If like me you think you’re great at falling asleep it could be from pure exhaustion, as soon as your body recovers from that initial hit of fatigue you could find yourself awake plotting, planning and worrying so changing up how we do things at night can set you up for the best chance of a restful and long nights sleep. Here’s a few tricks helping me out right now…

  • Writing out your to-do list for the next day as soon as you finish work allows you to get clear on what needs to happen tomorrow and gives you time to put anything in place you might need to support you, this way you’re less likely to wake yourself up thinking things through!

  • Screen-time, honestly this is my top rule; reduce the stimulation you’re sending to your brain to give it the best chance to slow down by getting away from screens a minimum of an hour before you head to bed. A busy brain is usually what keeps me awake so 1-hour before bed I set my alarms and switch my phone to aeroplane mode or do not disturb. If you have an iPhone they’ve now got a down-time setting in screen-time so you can customise your apps and limit your phone usage, winning!

  • Create a soothing wind down and make it personal. Scent and sound might be a good place to start; candles or a pillow mist, soothing music or a book can help ease your brain into sleep mode by calming your nervous system through your senses.

  • Grab a journal, it’s not for everyone although I’d suggest giving it a try for a week before dismissing it completely! Write down how you’re feeling, what went well that day and what you want to do differently tomorrow. Think about how you want to feel when you wake up and how you want to step into the day feeling your best self.

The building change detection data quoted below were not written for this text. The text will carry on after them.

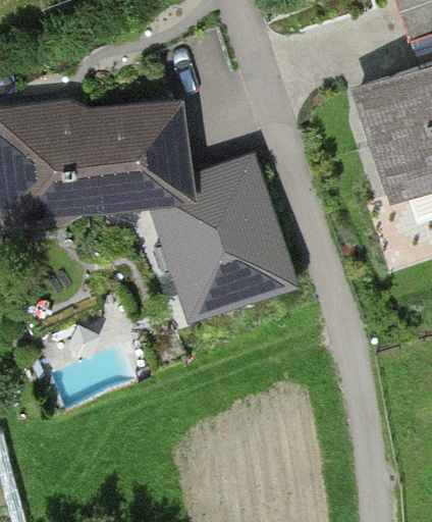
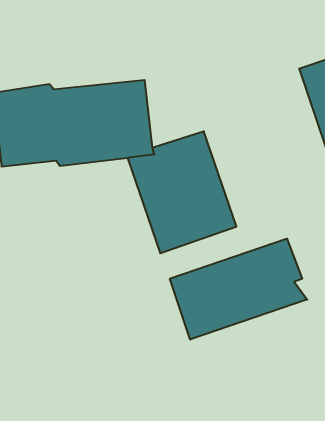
building: none -> [170,239,307,340]

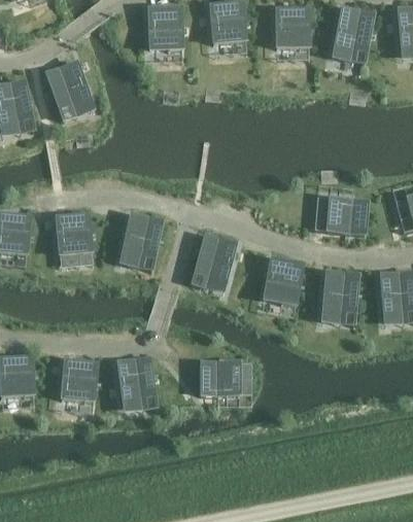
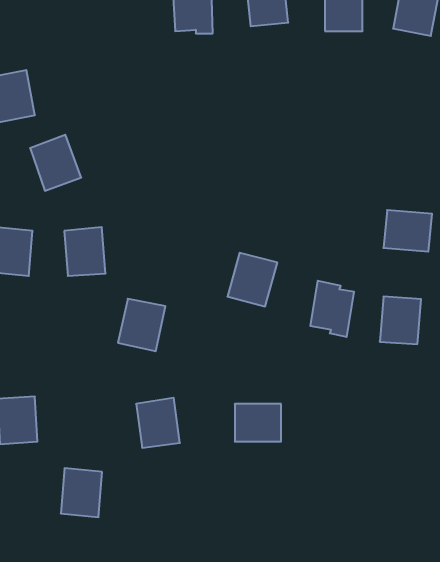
building: [46,62,90,109] -> [30,135,81,191]
building: [123,214,163,258] -> [118,299,165,351]
building: [62,360,97,402] -> [61,468,102,517]

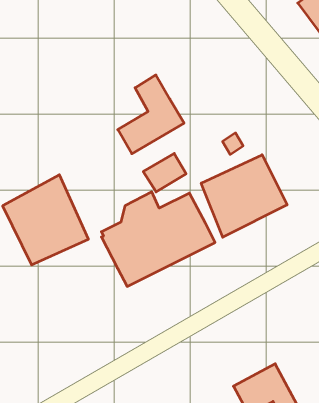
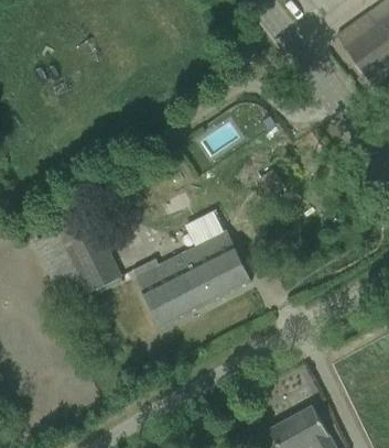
building: [118,75,184,154] -> none
building: [201,155,287,237] -> none

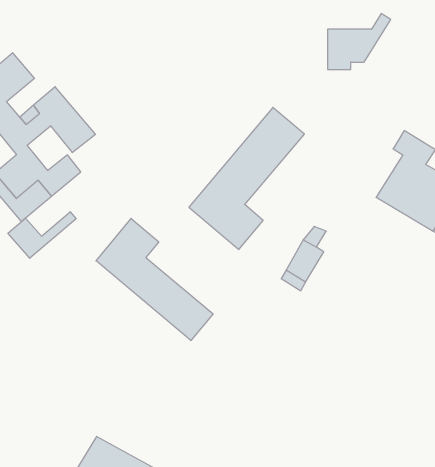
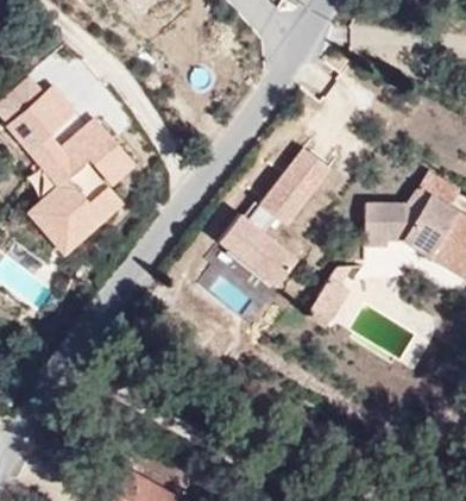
building: [328,14,391,69] -> [370,187,432,242]
building: [8,212,76,258] -> none
building: [96,218,213,341] -> none

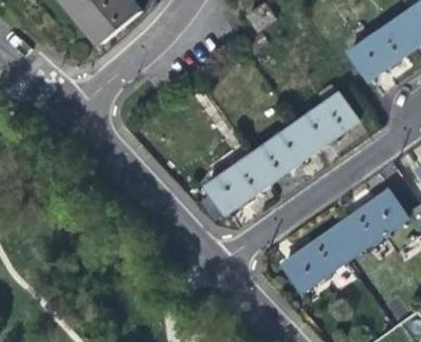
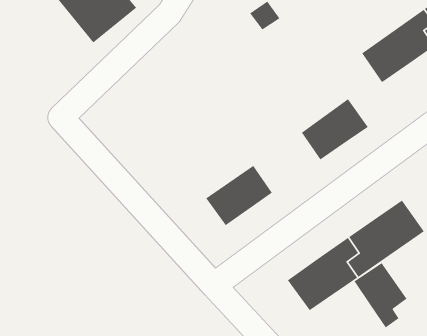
building: [249,125,311,181] -> none
building: none -> [353,262,408,328]

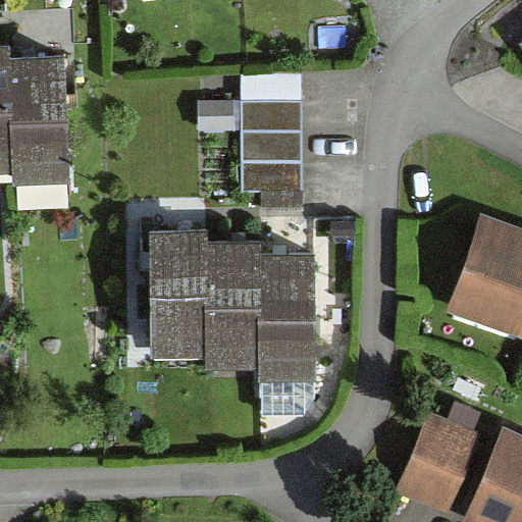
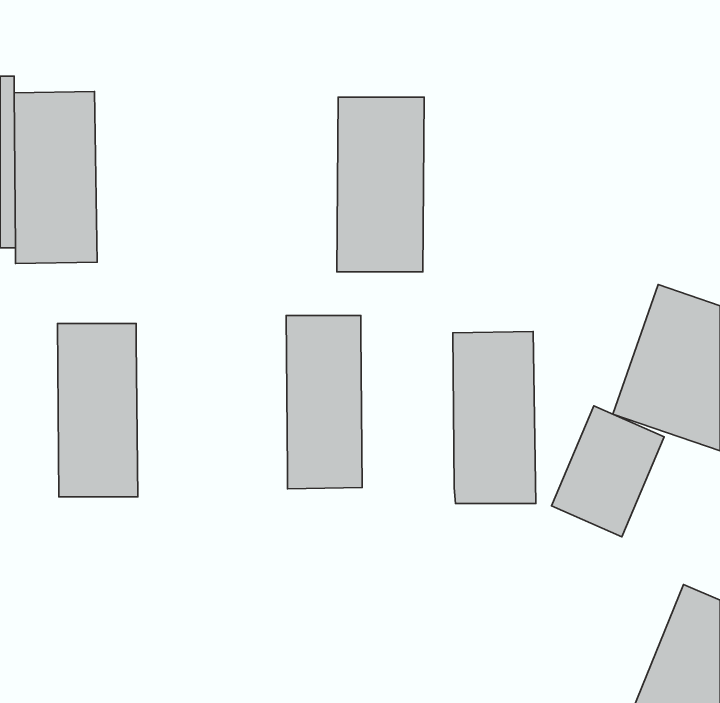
building: [150,227,208,353] -> [57,323,138,497]
building: [261,252,321,376] -> [453,332,536,503]
building: [393,418,474,513] -> [552,406,664,537]

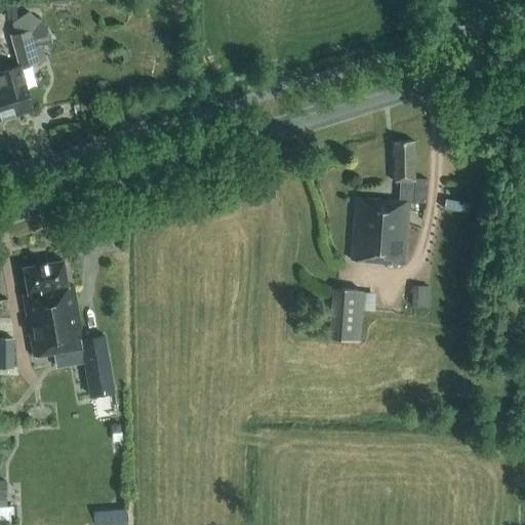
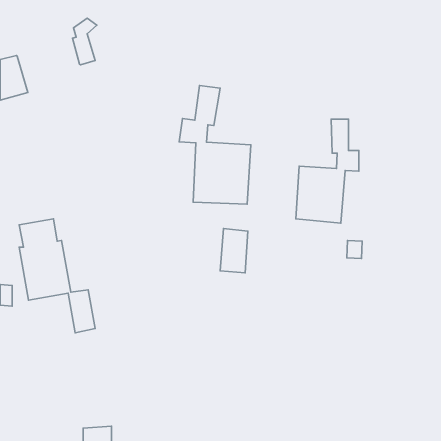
building: [12,12,41,68] -> [73,18,97,65]
building: none -> [179,85,251,204]
building: [330,289,363,341] -> [220,229,248,273]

  • Try a breathing technique, your breath is the fastest way to impact your nervous system and by following a simple breathing pattern which switches you into your parasympathetic nervous system is a pretty easy yet effective way to help yourself drift off. Two of the best proven techniques are the 4-7-8 breath and ladder breath.

  • There are days when we all need a little extra help getting into the most relaxed state of mind which is where a pre-sleep meditation or visualisation can work wonders. You might want some earphones and keep them beside your bed in case you do wake up, that way you can listen again and send yourself back off to sleep more easily.

  • My last suggestion is a pre-bedtime stretch or bed yoga to unwind your body and mind. This can be done in your bedroom and even from your bed and is intended to calm your nervous system and allow you to switch to the calmer, floatier setting of your brain. You can find more helpful tools here.

Remember we’re all unique so different things will resonate with you, the things which work for me may not work as well for you and vice versa. It’s about giving things a try to see which feel good and creating your own bag of tricks to use as and when you need. Your magical combo may change depending on how you feel each day, be kind and patient it takes time so stick with it, just like it might have taken a while for your sleep to become disrupted it will take time to get back into a happy sleepy rhythm.

Wishing you all as much rest and sleep as possible!